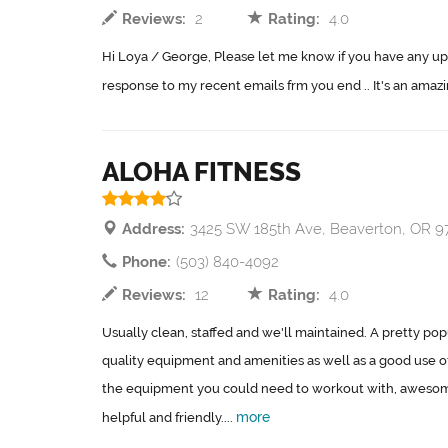
Reviews:
2
Rating:
4.0
Hi Loya / George, Please let me know if you have any up
response to my recent emails frm you end .. It's an amazi
ALOHA FITNESS
Address:
3425 SW 185th Ave, Beaverton, OR 
Phone:
(503) 840-4092
Reviews:
12
Rating:
4.0
Usually clean, staffed and we'll maintained. A pretty po
quality equipment and amenities as well as a good use of s
the equipment you could need to workout with, awesome 
more
helpful and friendly....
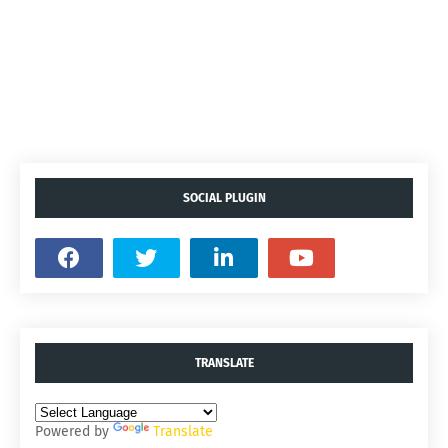
SOCIAL PLUGIN
TRANSLATE
Powered by
Translate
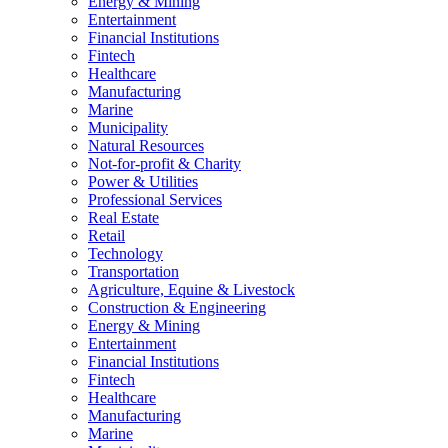
Energy & Mining
Entertainment
Financial Institutions
Fintech
Healthcare
Manufacturing
Marine
Municipality
Natural Resources
Not-for-profit & Charity
Power & Utilities
Professional Services
Real Estate
Retail
Technology
Transportation
Agriculture, Equine & Livestock
Construction & Engineering
Energy & Mining
Entertainment
Financial Institutions
Fintech
Healthcare
Manufacturing
Marine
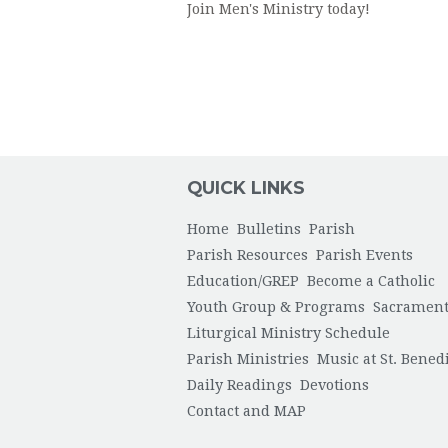
Join Men's Ministry today!
QUICK LINKS
Home
Bulletins
Parish
Parish Resources
Parish Events
Education/GREP
Become a Catholic
Youth Group & Programs
Sacrament
Liturgical Ministry Schedule
Parish Ministries
Music at St. Bened
Daily Readings
Devotions
Contact and MAP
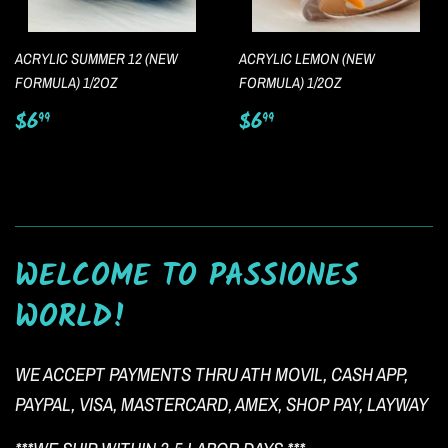
ACRYLIC SUMMER 12 (NEW
ACRYLIC LEMON (NEW
FORMULA) 1/2OZ
FORMULA) 1/2OZ
Regular
$6.99
Regular
$6.99
$6
$6
99
99
price
price
WELCOME TO PASSIONES
WORLD!
WE ACCEPT PAYMENTS THRU ATH MOVIL, CASH APP,
PAYPAL, VISA, MASTERCARD, AMEX, SHOP PAY, LAYWAY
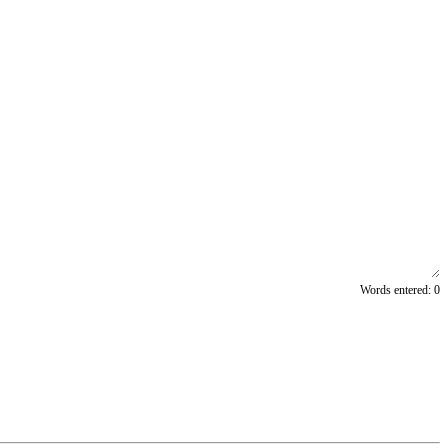
Words entered:
0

Exercise instructions: Copy the text read from each of the items above, line for line, and leave the pictures out.

Task answer:
Reviews:
2
Rating:
4.0
Hi Loya / George, Please let me know if you have any up
response to my recent emails frm you end .. It's an amazi
ALOHA FITNESS
Address:
3425 SW 185th Ave, Beaverton, OR 
Phone:
(503) 840-4092
Reviews:
12
Rating:
4.0
Usually clean, staffed and we'll maintained. A pretty po
quality equipment and amenities as well as a good use of s
the equipment you could need to workout with, awesome 
more
helpful and friendly....
SOCIAL PLUGIN
TRANSLATE
Powered by
Translate
Energy & Mining
Entertainment
Financial Institutions
Fintech
Healthcare
Manufacturing
Marine
Municipality
Natural Resources
Not-for-profit & Charity
Power & Utilities
Professional Services
Real Estate
Retail
Technology
Transportation
Agriculture, Equine & Livestock
Construction & Engineering
Energy & Mining
Entertainment
Financial Institutions
Fintech
Healthcare
Manufacturing
Marine
Join Men's Ministry today!
QUICK LINKS
Home
Bulletins
Parish
Parish Resources
Parish Events
Education/GREP
Become a Catholic
Youth Group & Programs
Sacrament
Liturgical Ministry Schedule
Parish Ministries
Music at St. Bened
Daily Readings
Devotions
Contact and MAP
ACRYLIC SUMMER 12 (NEW
ACRYLIC LEMON (NEW
FORMULA) 1/2OZ
FORMULA) 1/2OZ
Regular
$6.99
Regular
$6.99
$6
$6
99
99
price
price
WELCOME TO PASSIONES
WORLD!
WE ACCEPT PAYMENTS THRU ATH MOVIL, CASH APP,
PAYPAL, VISA, MASTERCARD, AMEX, SHOP PAY, LAYWAY
Words entered:
0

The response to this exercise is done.